For nearly 50 years, a small cluster of low-rise Housing Board flats have stood in the heart of Siglap, alongside posh condominiums, stylish restaurants and pricey landed homes.
In about two years' time, these four blocks at the junction of Siglap Road and East Coast Road will be demolished under the Selective En Bloc Redevelopment Scheme (Sers).
And they will take a small slice of Singapore history with them.
On the first day of Chinese New Year in 1962, a fire razed 50 attap huts on the site. The flats were built to house affected residents, and were officially declared open in 1964 by Mr Rahim Ishak, then the assemblyman for Siglap.
The beige-and-brown development still looks the same today. It has never been upgraded and has no lifts. But it retains much of its old-world charm that residents like social welfare worker Mary Lee, 54, will miss when the bulldozers finally arrive.
"This place is very quiet and very peaceful.
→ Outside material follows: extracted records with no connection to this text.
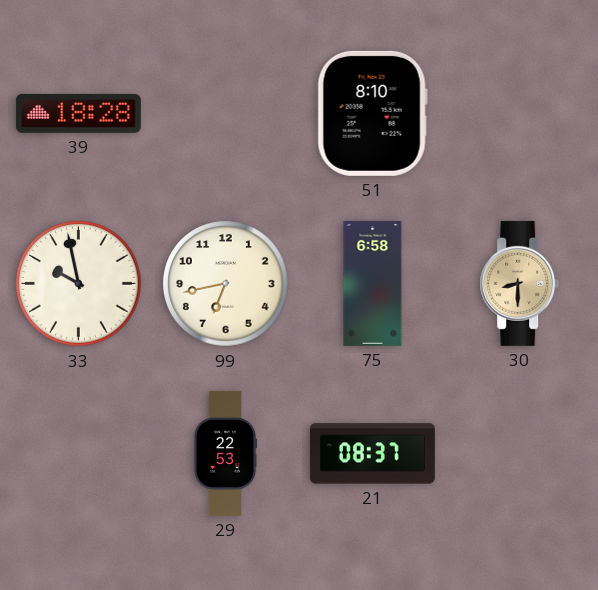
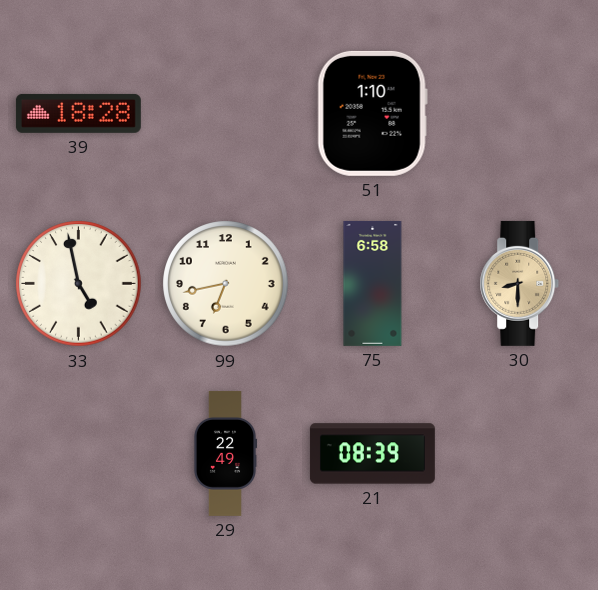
51: 8:10 -> 1:10
33: 9:58 -> 4:58
29: 22:53 -> 22:49
21: 08:37 -> 08:39
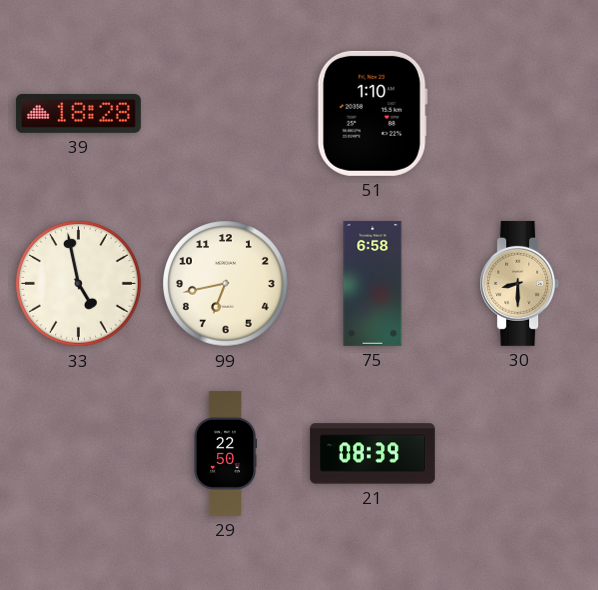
29: 22:49 -> 22:50
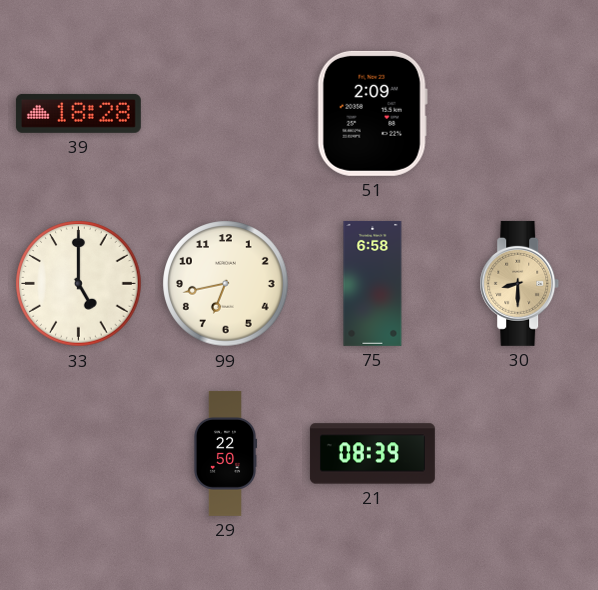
51: 1:10 -> 2:09
33: 4:58 -> 5:00
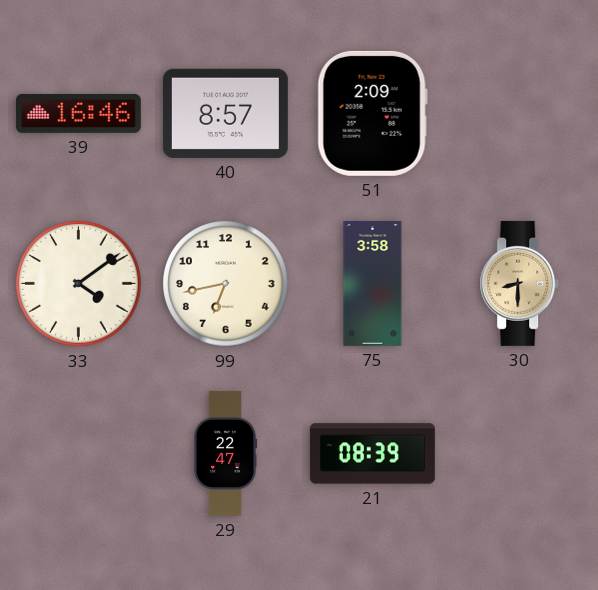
39: 18:28 -> 16:46
40: none -> 8:57
33: 5:00 -> 4:09
75: 6:58 -> 3:58
29: 22:50 -> 22:47
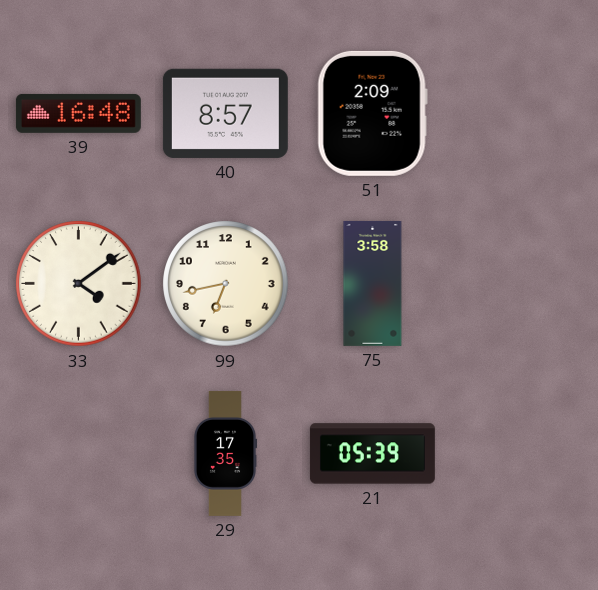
39: 16:46 -> 16:48
30: 8:30 -> none
29: 22:47 -> 17:35
21: 08:39 -> 05:39
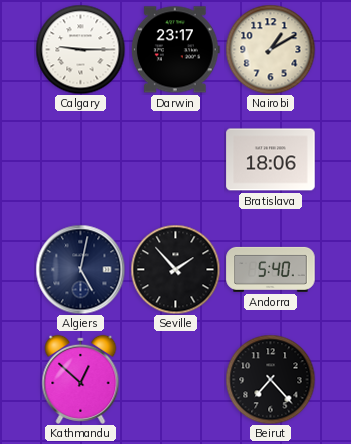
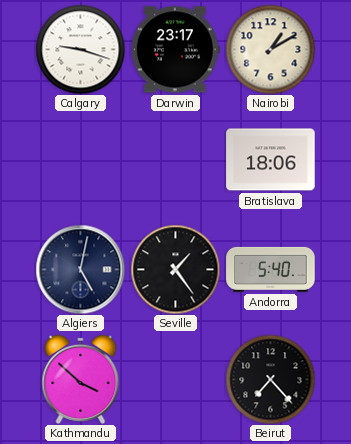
Calgary: 9:15 -> 9:18
Seville: 1:53 -> 1:24
Kathmandu: 12:52 -> 3:52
I will miss this place because I go to East Coast Park for exercise every day and the food here is very nice," she said.
Almost all of the 117 flats are tiny two-room units, served by a single staircase in each block. A third of the flats are rental units.
Under Sers, the current flat owners have been given priority to buy new flats in Chai Chee Road at subsidised prices.
But for the shopkeepers, some of whom have plied their trades at the ground level of these flats since the 1960s, it is the end of a long road.